2. Yeah. I agree that for distributed-persistent-memcache it's good.

2.5 Json is inefficient.

3. Yeah, but you usually shard indexes, say by user_id. So when you're filtering where user_id=x and column_b=y you hit only 1 node.

4. Things that don't have partial-updates are key-value dbs, right ? If yes, why don't you call yourself that till you actually have partial-updates ?

skjhn · on Feb 16, 2016

There are a handful of databases that implement map-reduce one way or another - CouchDB, Couchbase, and MongoDB off the top of my head. Views might be a CouchDB/Couchbase concept, but not incremental map-reduce.

In what way is JSON inefficient? Are we talking about size?

GSI indexes may or may not be partitioned. With GSI, depending on the index size and resources available, you would most likely NOT partition the index - that's the recommendation. You can create an index on user_id and column_b, place it on a specific node, and you'd only be hitting that node for a query. Especially if it's a covering index. Again, databases without GSI indexes have an index partition on every single node - that means hitting every single one for every single query.
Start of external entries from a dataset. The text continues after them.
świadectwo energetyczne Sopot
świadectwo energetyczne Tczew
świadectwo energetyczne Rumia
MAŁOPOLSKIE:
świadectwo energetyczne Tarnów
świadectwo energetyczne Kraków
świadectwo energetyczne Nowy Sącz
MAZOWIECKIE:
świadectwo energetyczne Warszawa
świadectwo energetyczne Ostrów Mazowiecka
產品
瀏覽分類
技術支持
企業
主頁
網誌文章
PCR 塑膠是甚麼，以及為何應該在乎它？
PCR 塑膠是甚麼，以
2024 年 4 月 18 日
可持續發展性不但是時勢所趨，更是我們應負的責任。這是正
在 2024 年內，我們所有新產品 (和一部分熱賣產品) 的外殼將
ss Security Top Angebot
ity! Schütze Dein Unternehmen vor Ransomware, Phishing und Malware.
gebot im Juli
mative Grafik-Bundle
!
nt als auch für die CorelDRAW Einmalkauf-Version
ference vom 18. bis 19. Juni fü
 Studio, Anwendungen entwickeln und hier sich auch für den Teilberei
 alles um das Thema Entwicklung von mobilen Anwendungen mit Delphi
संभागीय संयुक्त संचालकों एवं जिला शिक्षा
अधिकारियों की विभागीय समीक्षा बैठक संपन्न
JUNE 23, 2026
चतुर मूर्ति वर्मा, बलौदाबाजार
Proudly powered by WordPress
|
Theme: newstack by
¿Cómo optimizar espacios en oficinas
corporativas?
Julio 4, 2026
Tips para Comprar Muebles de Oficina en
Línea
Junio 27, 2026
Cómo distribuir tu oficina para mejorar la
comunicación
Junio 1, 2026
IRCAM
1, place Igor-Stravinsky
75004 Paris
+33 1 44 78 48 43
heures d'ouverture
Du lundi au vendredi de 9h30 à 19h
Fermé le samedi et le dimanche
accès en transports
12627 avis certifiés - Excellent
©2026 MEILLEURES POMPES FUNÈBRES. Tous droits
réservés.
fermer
I'm still not sure what you're trying to get at.

I'm guessing you are referring to MongoDB shards and routers. However, that example doesn't make sense. If user_id is the shard key, then yes, the router sends the query to the right node. The same thing happens with Couchbase. Given the key, you get the document straight from the node that has it. However, if you have user_id, why are you querying on column_b too? Now, if user_id is not the shard key, then no, the router does not send the query to the right node, its sends the query to every single node.

I'm generalizing, but key-value databases are best for key-value operations on arbitrary data. Document databases understand JSON and, as such, can provide access via queries. With Couchbase, you can choose from views, N1QL (SQL), geospatial (built on views), or full-text search (preview). Pretty far off from a key-value store.

That, and it already has support for partial updates via N1QL. However, my assumption was that you were talking about partial updates via key-value operations.

true_religion · on Feb 16, 2016

Does CouchDB actually store the data in JSON format on disk? Or does it use a more specialized format?

Elasticsearch, for example, has a full featured JSON API, but stores documents on disk in Lucerne---not that you'd ever know that if you only perused the API.

skjhn · on Feb 16, 2016

I'm not sure about the format, but it's compressed.

dang · on Feb 15, 2016

> Yeah, right. Most of the things about it ARE wrong

You've clearly got some good points here, but please don't break the HN guidelines by introducing them that way.

ddorian43 · on Feb 16, 2016

I try to, but nosql discussions get pretty heated.

dang · on Feb 17, 2016

Lots of discussions do. The trick is not to post while heated, or at least to edit the excesses out.

tiagobraw · on Feb 15, 2016

My new year resolution was to learn Erlang. I am implementing a simple REST service with it and I'm loving its approach to concurrency and terseness. It is indeed a beautiful language.

pmarreck · on Feb 15, 2016

Obligatory "try Elixir too; it has the same semantics, a more Ruby-like syntax (which is a matter of preference) and actual macros, while still compiling down to the same BEAM!"

siscia · on Feb 15, 2016

Just being extremely pedantic here, but for the least statistician of us I believe is important.

Usually just have lower numbers in your benchmark doesn't actually means that your software runs faster, you should run a statistical test and see.

In this case, if we run a standard test the confidence for improved performance is basically 1, and it is definitely accepted.

However the claim of performance improved of 8%, well the confidence for that claim is of around ~83%, which is quite big, but lower than 95% usually expected in peer-reviewed journals.

Said so, I really enjoy the post :)

rdtsc · on Feb 15, 2016

Very well done. And I like the format -- "here are the steps I took from start to end".

Looking forward for more posts like this.

abrookewood · on Feb 16, 2016

When I think of optimisation, my first thought isn't to go and patch the source code for a large open source application! I'm impressed ... just not sure it would be my first step.